* [YOUR ASSIGNMENT]
Filtering the records below, copy only those lines that include the word "Dessert".

* [DATASET RECORDS]
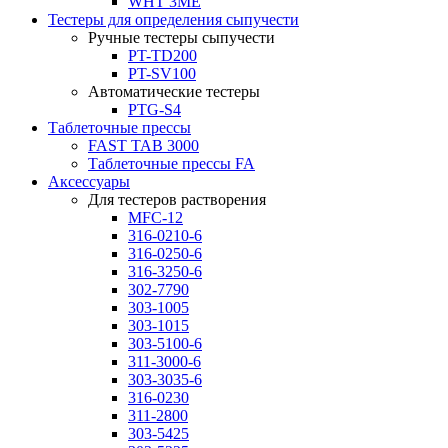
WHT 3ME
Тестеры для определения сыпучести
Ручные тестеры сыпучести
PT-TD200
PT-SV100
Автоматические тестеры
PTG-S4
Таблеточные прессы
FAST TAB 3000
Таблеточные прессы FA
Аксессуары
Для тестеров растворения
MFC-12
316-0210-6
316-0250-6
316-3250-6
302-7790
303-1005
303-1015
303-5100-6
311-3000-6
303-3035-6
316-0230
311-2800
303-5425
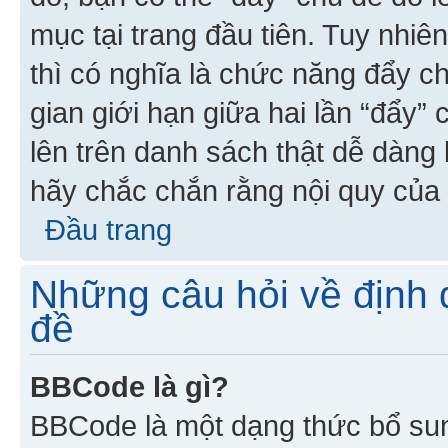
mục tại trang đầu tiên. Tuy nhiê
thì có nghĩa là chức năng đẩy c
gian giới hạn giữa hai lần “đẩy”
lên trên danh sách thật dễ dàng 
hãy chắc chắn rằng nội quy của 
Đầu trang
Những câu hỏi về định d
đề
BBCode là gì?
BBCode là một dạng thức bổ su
* * *
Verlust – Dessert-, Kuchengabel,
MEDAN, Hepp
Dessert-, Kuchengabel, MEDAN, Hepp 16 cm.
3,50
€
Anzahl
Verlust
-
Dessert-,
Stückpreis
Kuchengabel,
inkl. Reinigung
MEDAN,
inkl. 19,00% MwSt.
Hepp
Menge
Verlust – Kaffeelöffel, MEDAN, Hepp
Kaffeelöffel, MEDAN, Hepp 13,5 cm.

* [SOLUTION FOR THIS TASK]
Verlust – Dessert-, Kuchengabel,
Dessert-, Kuchengabel, MEDAN, Hepp 16 cm.
Dessert-,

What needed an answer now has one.